Data records:
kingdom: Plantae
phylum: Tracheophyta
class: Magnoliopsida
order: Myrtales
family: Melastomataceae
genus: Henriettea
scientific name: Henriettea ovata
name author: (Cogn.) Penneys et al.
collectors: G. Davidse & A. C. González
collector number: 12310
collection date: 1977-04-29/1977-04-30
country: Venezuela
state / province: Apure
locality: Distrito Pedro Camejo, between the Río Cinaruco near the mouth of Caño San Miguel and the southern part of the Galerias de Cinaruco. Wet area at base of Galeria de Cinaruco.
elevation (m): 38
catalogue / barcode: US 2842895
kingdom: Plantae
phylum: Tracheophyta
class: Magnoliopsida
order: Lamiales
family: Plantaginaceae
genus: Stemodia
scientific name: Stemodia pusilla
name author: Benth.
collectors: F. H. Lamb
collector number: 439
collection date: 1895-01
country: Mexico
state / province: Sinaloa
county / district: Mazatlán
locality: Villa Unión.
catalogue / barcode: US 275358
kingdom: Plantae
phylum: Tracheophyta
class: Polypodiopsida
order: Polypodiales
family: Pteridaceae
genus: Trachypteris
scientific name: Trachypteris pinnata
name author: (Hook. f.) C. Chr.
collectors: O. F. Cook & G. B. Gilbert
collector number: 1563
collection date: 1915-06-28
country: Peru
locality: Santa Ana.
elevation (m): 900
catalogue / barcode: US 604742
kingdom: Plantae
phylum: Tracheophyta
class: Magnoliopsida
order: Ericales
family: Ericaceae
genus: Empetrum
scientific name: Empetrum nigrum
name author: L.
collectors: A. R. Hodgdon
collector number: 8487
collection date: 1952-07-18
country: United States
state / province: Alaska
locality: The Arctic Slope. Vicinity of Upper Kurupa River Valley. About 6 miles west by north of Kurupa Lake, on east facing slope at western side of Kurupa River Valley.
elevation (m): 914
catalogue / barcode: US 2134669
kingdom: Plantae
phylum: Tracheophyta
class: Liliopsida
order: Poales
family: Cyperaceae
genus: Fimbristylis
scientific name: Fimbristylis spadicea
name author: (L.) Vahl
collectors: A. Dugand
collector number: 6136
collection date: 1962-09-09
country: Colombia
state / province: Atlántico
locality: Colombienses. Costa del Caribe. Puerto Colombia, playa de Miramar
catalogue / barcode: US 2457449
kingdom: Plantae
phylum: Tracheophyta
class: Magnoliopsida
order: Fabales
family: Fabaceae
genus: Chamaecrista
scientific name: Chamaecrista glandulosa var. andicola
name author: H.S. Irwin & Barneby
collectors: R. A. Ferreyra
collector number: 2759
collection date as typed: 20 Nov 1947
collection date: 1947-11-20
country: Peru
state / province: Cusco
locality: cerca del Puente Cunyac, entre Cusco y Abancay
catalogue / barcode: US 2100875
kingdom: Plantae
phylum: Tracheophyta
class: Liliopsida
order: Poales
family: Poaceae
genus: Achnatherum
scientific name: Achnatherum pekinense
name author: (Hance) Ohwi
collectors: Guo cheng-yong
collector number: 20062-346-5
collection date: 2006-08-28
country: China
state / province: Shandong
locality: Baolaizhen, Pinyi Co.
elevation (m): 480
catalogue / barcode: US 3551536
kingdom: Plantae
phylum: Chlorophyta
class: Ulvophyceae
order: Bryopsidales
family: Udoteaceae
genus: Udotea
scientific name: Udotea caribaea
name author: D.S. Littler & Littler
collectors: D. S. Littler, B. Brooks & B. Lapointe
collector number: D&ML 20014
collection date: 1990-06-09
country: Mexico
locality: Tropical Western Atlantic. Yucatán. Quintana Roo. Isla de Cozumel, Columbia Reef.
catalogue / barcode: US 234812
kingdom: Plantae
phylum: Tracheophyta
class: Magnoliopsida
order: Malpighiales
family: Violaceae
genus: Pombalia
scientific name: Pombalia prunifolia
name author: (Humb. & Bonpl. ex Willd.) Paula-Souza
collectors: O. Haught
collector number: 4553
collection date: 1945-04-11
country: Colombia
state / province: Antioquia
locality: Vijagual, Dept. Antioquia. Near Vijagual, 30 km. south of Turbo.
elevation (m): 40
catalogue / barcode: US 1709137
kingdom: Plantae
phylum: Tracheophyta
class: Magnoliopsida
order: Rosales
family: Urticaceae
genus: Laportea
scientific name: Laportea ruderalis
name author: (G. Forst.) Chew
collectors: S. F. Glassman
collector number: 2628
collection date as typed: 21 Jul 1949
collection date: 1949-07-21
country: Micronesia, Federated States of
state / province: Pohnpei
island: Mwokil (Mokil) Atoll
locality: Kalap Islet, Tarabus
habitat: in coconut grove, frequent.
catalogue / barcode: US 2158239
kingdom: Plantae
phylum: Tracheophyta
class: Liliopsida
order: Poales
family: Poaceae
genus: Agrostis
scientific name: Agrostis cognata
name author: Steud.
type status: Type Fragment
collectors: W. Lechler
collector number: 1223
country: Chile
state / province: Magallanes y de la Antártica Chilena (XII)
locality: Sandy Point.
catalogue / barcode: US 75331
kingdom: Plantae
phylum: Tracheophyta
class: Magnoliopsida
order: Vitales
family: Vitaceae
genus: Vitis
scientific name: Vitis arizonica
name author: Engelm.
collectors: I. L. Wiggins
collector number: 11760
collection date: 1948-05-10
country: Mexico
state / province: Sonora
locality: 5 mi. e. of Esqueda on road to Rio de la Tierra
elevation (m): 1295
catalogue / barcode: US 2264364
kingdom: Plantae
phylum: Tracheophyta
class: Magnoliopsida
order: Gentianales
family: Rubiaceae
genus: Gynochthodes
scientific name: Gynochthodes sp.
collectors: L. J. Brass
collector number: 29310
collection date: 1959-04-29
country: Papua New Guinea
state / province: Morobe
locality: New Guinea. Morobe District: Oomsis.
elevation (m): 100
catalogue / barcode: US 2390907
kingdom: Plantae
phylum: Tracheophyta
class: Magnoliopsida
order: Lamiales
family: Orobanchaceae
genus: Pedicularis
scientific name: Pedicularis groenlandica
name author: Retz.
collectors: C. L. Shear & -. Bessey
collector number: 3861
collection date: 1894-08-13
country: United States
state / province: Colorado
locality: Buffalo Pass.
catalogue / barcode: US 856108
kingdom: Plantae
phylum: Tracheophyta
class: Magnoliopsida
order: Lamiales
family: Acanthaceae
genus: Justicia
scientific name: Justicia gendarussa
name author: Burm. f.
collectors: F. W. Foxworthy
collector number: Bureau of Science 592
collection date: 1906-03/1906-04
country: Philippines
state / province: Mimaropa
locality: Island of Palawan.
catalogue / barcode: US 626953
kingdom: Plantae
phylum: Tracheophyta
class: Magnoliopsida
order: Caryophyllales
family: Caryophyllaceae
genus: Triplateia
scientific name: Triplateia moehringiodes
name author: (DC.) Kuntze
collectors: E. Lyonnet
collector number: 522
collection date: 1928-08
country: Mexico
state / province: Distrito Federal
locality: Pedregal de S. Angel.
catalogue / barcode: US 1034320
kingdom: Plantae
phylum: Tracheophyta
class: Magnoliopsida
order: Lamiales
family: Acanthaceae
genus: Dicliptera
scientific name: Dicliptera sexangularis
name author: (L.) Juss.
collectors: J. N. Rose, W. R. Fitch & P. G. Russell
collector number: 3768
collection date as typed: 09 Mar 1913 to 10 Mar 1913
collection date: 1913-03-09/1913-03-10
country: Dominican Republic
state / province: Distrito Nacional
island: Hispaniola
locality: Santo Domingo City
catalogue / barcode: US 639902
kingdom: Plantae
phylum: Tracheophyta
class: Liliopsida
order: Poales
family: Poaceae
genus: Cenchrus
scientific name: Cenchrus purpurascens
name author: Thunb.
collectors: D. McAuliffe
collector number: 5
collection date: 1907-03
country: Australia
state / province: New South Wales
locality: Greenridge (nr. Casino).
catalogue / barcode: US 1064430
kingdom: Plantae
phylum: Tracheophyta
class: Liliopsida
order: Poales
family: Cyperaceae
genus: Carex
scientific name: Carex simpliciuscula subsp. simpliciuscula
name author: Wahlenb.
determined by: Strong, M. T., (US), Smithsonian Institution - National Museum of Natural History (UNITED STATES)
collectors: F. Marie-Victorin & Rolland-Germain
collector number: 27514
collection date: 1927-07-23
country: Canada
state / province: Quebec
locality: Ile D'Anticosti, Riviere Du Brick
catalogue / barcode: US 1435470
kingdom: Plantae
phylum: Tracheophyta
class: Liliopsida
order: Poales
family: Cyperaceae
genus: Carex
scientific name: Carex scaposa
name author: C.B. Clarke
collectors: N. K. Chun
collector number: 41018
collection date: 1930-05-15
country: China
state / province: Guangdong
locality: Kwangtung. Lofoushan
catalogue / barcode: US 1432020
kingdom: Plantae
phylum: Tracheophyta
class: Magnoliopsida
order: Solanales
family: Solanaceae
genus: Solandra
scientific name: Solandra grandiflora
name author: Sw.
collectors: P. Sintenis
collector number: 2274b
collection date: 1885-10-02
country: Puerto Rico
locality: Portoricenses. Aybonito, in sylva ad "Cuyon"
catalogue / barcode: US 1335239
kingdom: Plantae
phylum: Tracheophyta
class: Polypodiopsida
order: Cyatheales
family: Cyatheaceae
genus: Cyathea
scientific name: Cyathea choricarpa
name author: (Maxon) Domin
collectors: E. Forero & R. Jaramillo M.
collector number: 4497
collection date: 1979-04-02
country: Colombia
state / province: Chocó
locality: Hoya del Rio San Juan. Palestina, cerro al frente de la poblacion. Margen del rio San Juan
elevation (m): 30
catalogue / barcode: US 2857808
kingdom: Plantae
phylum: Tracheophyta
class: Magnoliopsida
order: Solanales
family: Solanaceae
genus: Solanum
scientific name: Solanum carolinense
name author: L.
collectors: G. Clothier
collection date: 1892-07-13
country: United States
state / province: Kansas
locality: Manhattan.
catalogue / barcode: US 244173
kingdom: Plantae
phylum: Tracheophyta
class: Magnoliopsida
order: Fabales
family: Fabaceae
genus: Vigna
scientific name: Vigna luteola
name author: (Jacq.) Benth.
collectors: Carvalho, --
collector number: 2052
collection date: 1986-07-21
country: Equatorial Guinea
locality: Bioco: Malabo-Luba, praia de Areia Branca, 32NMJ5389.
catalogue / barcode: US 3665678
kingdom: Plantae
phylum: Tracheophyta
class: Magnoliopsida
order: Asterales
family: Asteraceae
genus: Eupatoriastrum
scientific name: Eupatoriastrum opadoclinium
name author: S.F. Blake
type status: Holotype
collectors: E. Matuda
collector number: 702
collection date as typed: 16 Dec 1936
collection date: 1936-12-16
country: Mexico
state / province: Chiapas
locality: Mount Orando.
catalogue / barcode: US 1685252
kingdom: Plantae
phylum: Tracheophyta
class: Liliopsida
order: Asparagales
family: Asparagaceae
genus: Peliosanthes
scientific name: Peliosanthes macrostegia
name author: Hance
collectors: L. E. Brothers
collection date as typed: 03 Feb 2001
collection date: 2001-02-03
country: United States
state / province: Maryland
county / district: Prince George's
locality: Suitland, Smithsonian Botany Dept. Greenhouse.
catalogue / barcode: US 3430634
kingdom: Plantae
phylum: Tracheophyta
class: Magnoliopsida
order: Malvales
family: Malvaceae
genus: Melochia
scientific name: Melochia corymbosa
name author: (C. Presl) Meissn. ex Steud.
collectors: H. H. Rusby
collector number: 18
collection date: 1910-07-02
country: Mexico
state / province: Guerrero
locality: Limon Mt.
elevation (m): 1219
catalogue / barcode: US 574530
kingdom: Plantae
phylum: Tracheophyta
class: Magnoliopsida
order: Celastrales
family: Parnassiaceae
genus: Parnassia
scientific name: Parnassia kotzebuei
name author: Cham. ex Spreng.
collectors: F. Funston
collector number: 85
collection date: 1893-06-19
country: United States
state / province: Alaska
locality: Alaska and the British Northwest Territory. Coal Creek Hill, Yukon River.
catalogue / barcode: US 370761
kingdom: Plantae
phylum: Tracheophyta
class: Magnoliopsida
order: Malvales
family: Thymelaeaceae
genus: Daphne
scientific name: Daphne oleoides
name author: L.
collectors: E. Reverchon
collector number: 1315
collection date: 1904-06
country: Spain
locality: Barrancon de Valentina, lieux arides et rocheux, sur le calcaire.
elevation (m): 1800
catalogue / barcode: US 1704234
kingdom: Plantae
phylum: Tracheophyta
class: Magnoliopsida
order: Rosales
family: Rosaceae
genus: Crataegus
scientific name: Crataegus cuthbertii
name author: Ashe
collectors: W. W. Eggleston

Task: Convert the data, from its first line through the line containing "county / district: Mazatlán", both included, into a numbered list, omitting any blank lines.

Task result:
1. kingdom: Plantae
2. phylum: Tracheophyta
3. class: Magnoliopsida
4. order: Myrtales
5. family: Melastomataceae
6. genus: Henriettea
7. scientific name: Henriettea ovata
8. name author: (Cogn.) Penneys et al.
9. collectors: G. Davidse & A. C. González
10. collector number: 12310
11. collection date: 1977-04-29/1977-04-30
12. country: Venezuela
13. state / province: Apure
14. locality: Distrito Pedro Camejo, between the Río Cinaruco near the mouth of Caño San Miguel and the southern part of the Galerias de Cinaruco. Wet area at base of Galeria de Cinaruco.
15. elevation (m): 38
16. catalogue / barcode: US 2842895
17. kingdom: Plantae
18. phylum: Tracheophyta
19. class: Magnoliopsida
20. order: Lamiales
21. family: Plantaginaceae
22. genus: Stemodia
23. scientific name: Stemodia pusilla
24. name author: Benth.
25. collectors: F. H. Lamb
26. collector number: 439
27. collection date: 1895-01
28. country: Mexico
29. state / province: Sinaloa
30. county / district: Mazatlán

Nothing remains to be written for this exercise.